Read through the data, and wherever a line holds the word "Usage", write that line out.

= = = = = = =

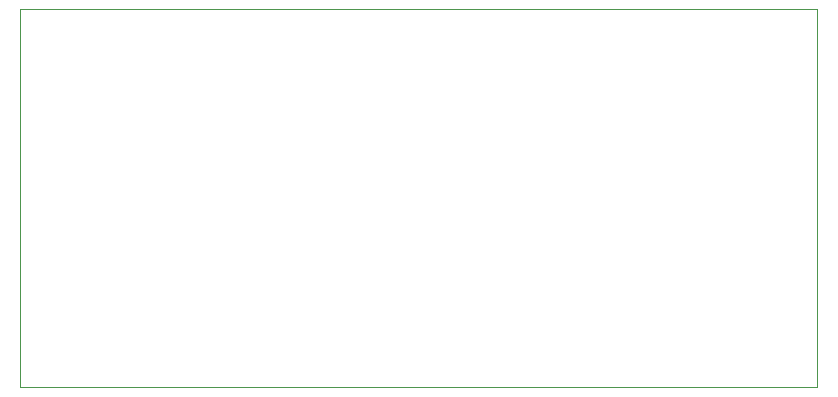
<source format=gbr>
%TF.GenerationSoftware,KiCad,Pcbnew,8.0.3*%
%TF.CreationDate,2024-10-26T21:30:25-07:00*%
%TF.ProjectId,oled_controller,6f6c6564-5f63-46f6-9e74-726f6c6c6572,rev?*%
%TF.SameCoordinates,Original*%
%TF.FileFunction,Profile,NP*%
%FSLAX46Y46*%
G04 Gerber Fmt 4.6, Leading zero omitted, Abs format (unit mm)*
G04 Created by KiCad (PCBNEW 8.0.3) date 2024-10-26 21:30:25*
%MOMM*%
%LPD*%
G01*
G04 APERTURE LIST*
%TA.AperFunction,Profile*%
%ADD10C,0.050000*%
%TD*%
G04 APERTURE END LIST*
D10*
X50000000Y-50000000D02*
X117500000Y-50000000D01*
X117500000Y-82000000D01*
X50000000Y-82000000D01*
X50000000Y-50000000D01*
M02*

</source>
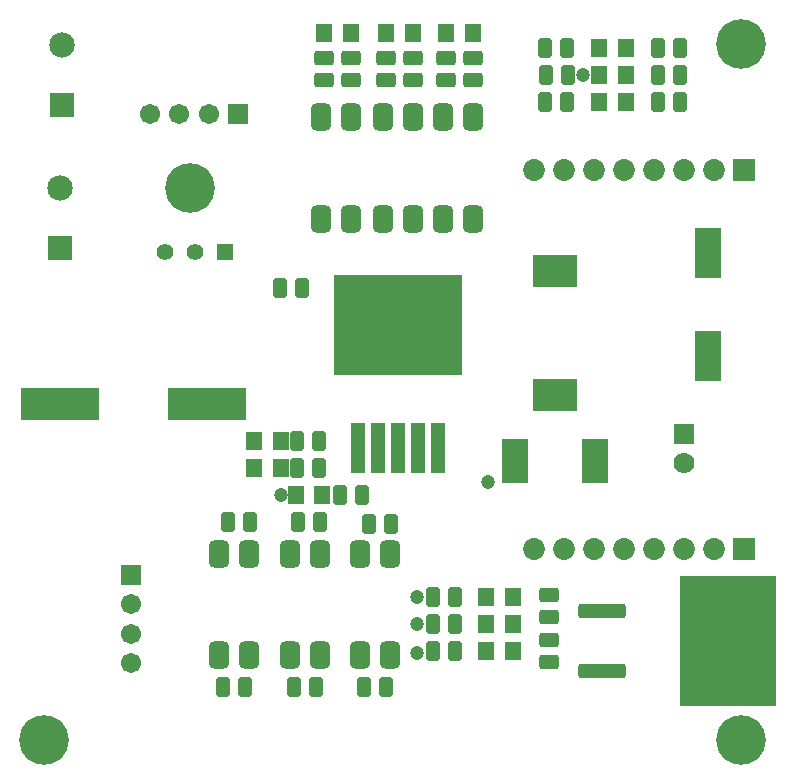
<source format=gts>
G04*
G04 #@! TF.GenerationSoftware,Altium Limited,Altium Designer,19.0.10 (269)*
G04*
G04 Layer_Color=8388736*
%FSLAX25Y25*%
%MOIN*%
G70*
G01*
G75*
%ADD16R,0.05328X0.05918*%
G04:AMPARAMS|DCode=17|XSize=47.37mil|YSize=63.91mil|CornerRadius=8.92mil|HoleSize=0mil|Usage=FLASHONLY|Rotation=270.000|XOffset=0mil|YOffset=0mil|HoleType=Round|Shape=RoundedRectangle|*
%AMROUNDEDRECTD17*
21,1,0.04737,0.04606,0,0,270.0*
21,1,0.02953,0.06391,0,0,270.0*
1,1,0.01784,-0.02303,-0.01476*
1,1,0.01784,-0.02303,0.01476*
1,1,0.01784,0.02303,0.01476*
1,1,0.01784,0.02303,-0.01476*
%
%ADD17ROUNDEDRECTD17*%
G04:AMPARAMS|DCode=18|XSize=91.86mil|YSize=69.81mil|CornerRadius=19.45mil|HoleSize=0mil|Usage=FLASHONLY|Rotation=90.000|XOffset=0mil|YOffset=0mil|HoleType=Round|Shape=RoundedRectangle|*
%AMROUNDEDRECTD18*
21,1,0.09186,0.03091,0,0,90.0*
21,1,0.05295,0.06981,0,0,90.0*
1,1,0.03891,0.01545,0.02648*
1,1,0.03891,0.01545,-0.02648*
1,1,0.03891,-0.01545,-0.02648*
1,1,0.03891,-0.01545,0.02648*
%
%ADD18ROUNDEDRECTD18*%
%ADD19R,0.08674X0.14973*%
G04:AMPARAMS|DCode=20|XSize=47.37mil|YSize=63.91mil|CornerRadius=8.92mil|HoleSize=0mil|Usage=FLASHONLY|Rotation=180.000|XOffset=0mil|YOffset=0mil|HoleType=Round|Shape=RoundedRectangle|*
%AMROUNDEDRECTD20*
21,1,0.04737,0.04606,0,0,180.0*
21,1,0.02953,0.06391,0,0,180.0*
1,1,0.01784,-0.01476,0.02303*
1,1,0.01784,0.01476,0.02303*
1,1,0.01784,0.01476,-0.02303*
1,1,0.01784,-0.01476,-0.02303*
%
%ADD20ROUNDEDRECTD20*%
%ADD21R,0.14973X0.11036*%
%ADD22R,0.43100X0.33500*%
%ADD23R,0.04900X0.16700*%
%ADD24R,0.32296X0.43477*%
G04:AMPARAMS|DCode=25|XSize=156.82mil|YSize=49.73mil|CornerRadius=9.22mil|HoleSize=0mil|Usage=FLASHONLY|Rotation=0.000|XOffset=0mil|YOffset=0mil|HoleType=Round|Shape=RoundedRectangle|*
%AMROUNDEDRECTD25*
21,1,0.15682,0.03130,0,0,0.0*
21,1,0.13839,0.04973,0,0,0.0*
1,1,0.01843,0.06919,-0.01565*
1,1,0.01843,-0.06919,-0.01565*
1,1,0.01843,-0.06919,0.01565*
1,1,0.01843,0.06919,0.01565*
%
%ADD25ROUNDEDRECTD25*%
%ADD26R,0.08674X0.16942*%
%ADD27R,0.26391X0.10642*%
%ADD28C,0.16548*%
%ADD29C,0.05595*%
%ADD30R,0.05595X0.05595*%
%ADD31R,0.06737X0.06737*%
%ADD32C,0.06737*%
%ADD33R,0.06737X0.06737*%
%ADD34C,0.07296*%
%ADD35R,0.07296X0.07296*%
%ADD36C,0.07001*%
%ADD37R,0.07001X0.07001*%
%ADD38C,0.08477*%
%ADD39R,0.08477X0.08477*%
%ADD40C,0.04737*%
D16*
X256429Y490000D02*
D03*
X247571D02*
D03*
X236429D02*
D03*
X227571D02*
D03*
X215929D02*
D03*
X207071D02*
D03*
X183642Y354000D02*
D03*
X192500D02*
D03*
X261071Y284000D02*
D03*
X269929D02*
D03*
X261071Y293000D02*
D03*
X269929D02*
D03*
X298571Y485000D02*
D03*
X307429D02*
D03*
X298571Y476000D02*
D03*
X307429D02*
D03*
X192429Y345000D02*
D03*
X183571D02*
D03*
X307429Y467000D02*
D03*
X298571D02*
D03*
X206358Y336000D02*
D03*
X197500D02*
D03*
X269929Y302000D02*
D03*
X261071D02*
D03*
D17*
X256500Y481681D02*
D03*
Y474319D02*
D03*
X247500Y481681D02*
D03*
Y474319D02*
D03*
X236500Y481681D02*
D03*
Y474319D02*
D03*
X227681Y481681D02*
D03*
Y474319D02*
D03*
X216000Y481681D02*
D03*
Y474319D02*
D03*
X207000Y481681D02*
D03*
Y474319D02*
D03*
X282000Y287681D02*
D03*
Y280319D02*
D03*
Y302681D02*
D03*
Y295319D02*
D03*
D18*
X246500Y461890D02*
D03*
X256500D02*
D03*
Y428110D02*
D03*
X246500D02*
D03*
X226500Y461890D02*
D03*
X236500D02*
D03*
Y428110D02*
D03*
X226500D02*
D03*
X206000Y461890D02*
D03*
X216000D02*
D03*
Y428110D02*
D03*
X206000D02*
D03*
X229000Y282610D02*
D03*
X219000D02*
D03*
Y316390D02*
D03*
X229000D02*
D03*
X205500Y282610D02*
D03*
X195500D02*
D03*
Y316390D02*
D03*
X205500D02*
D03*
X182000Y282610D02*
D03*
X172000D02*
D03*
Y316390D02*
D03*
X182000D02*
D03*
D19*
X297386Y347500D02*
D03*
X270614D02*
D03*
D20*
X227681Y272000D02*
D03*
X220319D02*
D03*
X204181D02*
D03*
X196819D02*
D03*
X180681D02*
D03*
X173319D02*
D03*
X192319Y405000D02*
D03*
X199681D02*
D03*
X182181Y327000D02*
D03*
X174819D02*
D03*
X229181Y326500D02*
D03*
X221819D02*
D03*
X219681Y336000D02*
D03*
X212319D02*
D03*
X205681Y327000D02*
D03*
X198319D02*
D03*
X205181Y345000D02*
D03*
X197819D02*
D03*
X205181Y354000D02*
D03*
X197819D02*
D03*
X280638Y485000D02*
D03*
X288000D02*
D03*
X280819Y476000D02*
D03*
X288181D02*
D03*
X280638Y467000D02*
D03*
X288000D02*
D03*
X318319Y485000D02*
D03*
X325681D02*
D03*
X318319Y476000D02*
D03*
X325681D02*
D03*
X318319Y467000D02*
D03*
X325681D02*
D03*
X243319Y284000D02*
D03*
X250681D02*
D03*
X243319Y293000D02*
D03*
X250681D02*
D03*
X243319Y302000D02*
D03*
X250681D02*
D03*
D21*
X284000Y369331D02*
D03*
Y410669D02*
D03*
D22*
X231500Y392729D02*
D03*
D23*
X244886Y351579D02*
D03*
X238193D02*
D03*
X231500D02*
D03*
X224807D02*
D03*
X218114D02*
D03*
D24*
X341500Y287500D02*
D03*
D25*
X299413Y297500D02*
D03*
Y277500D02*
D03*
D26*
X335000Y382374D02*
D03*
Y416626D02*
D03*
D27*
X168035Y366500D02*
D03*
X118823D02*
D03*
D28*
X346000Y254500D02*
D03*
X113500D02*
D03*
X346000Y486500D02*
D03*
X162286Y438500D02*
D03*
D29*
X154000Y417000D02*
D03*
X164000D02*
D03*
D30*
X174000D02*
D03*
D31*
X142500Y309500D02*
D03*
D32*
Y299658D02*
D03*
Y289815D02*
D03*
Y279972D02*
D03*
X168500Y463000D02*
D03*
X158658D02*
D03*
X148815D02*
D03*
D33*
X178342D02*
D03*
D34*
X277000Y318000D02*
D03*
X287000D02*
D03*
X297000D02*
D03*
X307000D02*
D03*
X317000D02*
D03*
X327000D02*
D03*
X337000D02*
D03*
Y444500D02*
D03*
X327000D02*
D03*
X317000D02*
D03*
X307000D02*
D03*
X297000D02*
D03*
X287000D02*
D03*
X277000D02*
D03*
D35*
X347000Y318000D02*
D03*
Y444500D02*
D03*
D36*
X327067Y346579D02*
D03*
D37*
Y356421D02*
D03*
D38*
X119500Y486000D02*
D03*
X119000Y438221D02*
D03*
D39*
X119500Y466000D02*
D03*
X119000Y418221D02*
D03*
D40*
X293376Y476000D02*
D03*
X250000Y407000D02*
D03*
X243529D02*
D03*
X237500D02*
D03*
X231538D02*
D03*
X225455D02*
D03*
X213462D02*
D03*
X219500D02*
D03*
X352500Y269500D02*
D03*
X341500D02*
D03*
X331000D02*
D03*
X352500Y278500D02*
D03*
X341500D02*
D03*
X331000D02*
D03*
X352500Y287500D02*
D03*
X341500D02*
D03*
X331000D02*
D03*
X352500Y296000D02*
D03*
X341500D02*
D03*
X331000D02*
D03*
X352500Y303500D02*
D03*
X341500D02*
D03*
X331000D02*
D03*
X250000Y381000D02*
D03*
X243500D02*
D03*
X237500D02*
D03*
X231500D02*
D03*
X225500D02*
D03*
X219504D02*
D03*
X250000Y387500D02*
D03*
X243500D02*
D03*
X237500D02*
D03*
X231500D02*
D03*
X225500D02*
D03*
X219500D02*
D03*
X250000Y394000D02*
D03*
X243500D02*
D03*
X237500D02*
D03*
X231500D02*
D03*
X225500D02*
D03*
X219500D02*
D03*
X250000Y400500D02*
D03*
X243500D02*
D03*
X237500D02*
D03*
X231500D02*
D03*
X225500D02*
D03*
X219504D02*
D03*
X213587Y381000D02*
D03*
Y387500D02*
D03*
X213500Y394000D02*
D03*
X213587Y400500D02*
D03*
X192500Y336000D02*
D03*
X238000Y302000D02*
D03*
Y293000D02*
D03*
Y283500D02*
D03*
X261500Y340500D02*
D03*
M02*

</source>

= = = = = = =

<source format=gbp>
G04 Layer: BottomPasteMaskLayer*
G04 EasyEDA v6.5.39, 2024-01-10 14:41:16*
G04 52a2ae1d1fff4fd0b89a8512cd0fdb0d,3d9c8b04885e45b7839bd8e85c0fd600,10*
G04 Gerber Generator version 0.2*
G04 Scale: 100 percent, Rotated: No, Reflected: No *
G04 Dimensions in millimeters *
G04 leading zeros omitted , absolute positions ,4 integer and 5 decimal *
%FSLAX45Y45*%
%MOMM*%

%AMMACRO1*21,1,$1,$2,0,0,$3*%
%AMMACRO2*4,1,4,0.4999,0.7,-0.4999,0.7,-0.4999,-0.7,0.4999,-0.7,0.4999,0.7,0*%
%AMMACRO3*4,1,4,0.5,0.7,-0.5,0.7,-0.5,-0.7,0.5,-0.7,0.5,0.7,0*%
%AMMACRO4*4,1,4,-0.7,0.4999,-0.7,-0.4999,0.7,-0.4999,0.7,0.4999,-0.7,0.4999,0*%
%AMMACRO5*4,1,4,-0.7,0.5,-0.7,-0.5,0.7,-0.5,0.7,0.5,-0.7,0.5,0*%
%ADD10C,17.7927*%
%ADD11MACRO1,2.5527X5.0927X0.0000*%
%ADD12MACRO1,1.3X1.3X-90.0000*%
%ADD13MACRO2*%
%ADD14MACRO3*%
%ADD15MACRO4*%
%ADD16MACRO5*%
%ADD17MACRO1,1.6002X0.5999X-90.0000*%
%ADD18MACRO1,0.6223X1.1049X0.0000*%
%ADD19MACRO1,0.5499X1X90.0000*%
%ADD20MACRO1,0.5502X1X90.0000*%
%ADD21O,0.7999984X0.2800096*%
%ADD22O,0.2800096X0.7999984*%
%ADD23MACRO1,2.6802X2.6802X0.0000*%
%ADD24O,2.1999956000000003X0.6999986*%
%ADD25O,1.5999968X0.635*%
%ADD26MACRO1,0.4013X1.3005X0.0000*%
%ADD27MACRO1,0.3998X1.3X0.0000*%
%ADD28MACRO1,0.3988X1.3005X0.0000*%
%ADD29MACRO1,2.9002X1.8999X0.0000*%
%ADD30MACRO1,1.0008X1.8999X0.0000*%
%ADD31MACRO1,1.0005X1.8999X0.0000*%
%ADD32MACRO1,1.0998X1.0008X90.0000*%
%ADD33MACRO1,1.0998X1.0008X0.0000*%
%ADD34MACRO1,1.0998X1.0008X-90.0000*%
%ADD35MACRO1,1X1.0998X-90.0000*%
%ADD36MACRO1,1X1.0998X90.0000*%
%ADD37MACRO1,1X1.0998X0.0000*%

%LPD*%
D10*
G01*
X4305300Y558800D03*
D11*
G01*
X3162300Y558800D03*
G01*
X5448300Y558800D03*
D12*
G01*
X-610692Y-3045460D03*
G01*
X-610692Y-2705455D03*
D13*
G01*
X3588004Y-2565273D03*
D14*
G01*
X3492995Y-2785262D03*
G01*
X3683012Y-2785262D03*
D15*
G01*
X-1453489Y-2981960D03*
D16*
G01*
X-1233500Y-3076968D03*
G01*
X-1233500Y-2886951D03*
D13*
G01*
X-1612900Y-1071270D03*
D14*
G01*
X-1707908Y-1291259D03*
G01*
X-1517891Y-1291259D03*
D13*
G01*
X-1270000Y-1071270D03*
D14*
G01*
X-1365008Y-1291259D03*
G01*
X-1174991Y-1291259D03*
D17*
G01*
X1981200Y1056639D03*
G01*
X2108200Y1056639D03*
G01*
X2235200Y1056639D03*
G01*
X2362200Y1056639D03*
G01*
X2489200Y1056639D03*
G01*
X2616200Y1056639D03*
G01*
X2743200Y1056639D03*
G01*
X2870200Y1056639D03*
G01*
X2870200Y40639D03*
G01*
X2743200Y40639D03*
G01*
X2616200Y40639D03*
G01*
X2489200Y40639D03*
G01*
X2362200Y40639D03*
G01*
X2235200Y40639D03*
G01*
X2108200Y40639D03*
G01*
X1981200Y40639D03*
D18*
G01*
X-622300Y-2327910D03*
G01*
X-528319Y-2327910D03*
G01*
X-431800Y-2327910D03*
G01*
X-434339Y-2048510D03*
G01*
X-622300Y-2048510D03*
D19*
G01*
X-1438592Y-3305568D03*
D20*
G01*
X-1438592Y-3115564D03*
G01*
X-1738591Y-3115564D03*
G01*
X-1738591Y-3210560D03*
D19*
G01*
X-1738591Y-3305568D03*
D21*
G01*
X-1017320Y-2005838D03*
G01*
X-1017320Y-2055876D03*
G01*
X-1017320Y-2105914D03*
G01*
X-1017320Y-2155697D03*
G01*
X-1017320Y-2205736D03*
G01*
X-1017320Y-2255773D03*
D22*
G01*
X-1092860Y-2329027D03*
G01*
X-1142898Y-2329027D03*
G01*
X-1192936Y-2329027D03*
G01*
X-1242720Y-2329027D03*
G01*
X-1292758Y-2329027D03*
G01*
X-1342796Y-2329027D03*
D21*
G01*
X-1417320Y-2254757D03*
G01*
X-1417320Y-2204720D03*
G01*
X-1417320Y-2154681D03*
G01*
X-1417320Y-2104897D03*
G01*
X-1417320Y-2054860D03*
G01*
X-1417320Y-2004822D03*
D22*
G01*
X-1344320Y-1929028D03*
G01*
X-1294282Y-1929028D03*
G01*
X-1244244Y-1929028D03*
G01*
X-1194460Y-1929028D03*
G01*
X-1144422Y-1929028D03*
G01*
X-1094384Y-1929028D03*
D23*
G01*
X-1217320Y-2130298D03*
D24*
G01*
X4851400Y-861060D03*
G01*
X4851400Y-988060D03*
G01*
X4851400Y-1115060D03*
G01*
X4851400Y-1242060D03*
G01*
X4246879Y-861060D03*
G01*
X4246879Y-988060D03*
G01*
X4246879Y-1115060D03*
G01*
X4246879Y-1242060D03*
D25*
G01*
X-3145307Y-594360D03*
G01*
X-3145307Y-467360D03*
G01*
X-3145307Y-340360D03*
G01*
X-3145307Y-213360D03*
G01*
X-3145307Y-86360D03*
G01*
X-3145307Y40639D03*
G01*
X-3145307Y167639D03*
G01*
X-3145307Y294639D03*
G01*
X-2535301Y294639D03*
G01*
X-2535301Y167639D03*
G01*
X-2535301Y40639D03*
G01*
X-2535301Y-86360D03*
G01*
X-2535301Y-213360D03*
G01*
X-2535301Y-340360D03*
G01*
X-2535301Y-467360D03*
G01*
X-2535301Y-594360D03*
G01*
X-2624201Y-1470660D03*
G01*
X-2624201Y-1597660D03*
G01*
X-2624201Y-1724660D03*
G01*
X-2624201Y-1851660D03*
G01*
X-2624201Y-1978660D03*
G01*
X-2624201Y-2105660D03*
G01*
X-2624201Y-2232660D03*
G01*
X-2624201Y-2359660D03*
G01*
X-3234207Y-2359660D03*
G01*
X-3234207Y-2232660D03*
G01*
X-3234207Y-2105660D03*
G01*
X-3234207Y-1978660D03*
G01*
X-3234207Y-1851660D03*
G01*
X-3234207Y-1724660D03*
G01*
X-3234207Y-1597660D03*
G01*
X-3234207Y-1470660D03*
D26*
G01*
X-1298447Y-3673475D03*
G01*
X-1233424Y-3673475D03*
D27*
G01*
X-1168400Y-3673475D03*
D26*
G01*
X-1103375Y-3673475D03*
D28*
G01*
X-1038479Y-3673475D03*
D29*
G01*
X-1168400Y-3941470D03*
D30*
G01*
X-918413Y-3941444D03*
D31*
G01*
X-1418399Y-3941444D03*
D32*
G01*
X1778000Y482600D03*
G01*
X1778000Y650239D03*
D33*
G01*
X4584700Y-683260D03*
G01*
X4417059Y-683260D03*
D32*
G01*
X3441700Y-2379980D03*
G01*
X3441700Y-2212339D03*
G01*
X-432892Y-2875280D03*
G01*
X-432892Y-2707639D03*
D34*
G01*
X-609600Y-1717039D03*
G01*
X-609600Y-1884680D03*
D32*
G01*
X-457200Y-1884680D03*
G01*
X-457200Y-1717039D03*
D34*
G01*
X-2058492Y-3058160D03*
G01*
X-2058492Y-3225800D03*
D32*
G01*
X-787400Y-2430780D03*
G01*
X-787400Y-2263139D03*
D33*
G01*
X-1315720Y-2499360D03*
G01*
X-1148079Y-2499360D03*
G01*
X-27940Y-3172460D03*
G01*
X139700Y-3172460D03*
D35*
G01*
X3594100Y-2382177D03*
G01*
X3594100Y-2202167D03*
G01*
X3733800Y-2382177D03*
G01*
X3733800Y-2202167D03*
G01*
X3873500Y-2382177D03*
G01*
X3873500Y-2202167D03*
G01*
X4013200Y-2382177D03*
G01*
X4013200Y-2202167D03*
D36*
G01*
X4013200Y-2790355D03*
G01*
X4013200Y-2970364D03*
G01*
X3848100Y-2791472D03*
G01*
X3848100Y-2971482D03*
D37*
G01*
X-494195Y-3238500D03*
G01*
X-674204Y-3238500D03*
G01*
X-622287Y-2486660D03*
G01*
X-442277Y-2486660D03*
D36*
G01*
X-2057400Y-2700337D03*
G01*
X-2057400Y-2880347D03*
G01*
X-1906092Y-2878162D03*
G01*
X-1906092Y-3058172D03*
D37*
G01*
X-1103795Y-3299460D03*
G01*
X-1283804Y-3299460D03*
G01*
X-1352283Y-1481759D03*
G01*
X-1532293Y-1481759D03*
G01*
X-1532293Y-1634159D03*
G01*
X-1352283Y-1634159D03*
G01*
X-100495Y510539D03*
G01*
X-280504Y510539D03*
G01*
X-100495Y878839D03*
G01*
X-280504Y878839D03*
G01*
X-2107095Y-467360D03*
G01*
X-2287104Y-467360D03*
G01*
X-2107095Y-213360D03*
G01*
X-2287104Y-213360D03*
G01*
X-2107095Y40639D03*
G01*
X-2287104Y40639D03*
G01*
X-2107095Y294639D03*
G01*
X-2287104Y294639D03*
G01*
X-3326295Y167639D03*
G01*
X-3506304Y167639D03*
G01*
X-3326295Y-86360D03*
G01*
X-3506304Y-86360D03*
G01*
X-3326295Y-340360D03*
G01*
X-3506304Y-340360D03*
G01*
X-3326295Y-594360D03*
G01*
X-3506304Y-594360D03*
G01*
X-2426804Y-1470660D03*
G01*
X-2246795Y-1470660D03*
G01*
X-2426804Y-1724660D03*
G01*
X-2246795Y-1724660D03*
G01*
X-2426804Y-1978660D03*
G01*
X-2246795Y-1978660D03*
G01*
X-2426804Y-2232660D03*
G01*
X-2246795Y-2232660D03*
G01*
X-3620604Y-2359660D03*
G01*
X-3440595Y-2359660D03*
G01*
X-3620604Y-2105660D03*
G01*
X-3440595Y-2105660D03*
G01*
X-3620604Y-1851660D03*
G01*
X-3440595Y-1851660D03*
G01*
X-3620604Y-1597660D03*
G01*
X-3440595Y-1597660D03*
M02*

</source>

= = = = = = =

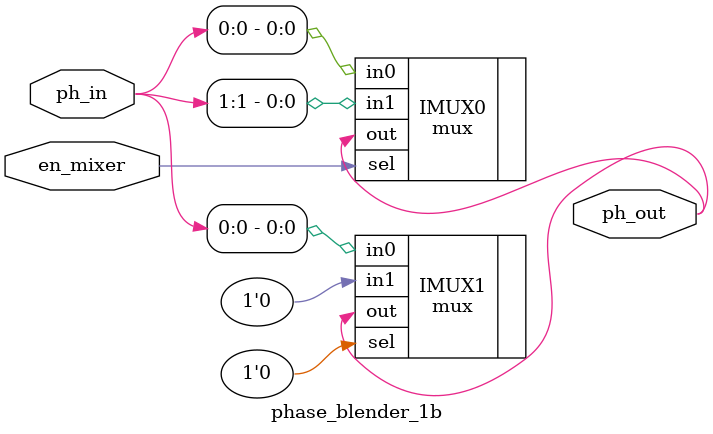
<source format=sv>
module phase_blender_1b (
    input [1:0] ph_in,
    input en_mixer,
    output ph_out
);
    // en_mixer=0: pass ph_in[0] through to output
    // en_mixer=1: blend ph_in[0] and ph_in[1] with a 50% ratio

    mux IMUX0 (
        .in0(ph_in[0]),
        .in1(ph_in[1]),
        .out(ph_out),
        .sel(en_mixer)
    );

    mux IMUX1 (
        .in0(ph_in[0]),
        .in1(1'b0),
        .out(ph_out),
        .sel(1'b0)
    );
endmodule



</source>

= = = = = = =

Solution to the problem>
G04:AMPARAMS|DCode=17|XSize=47.37mil|YSize=63.91mil|CornerRadius=8.92mil|HoleSize=0mil|Usage=FLASHONLY|Rotation=270.000|XOffset=0mil|YOffset=0mil|HoleType=Round|Shape=RoundedRectangle|*
G04:AMPARAMS|DCode=18|XSize=91.86mil|YSize=69.81mil|CornerRadius=19.45mil|HoleSize=0mil|Usage=FLASHONLY|Rotation=90.000|XOffset=0mil|YOffset=0mil|HoleType=Round|Shape=RoundedRectangle|*
G04:AMPARAMS|DCode=20|XSize=47.37mil|YSize=63.91mil|CornerRadius=8.92mil|HoleSize=0mil|Usage=FLASHONLY|Rotation=180.000|XOffset=0mil|YOffset=0mil|HoleType=Round|Shape=RoundedRectangle|*
G04:AMPARAMS|DCode=25|XSize=156.82mil|YSize=49.73mil|CornerRadius=9.22mil|HoleSize=0mil|Usage=FLASHONLY|Rotation=0.000|XOffset=0mil|YOffset=0mil|HoleType=Round|Shape=RoundedRectangle|*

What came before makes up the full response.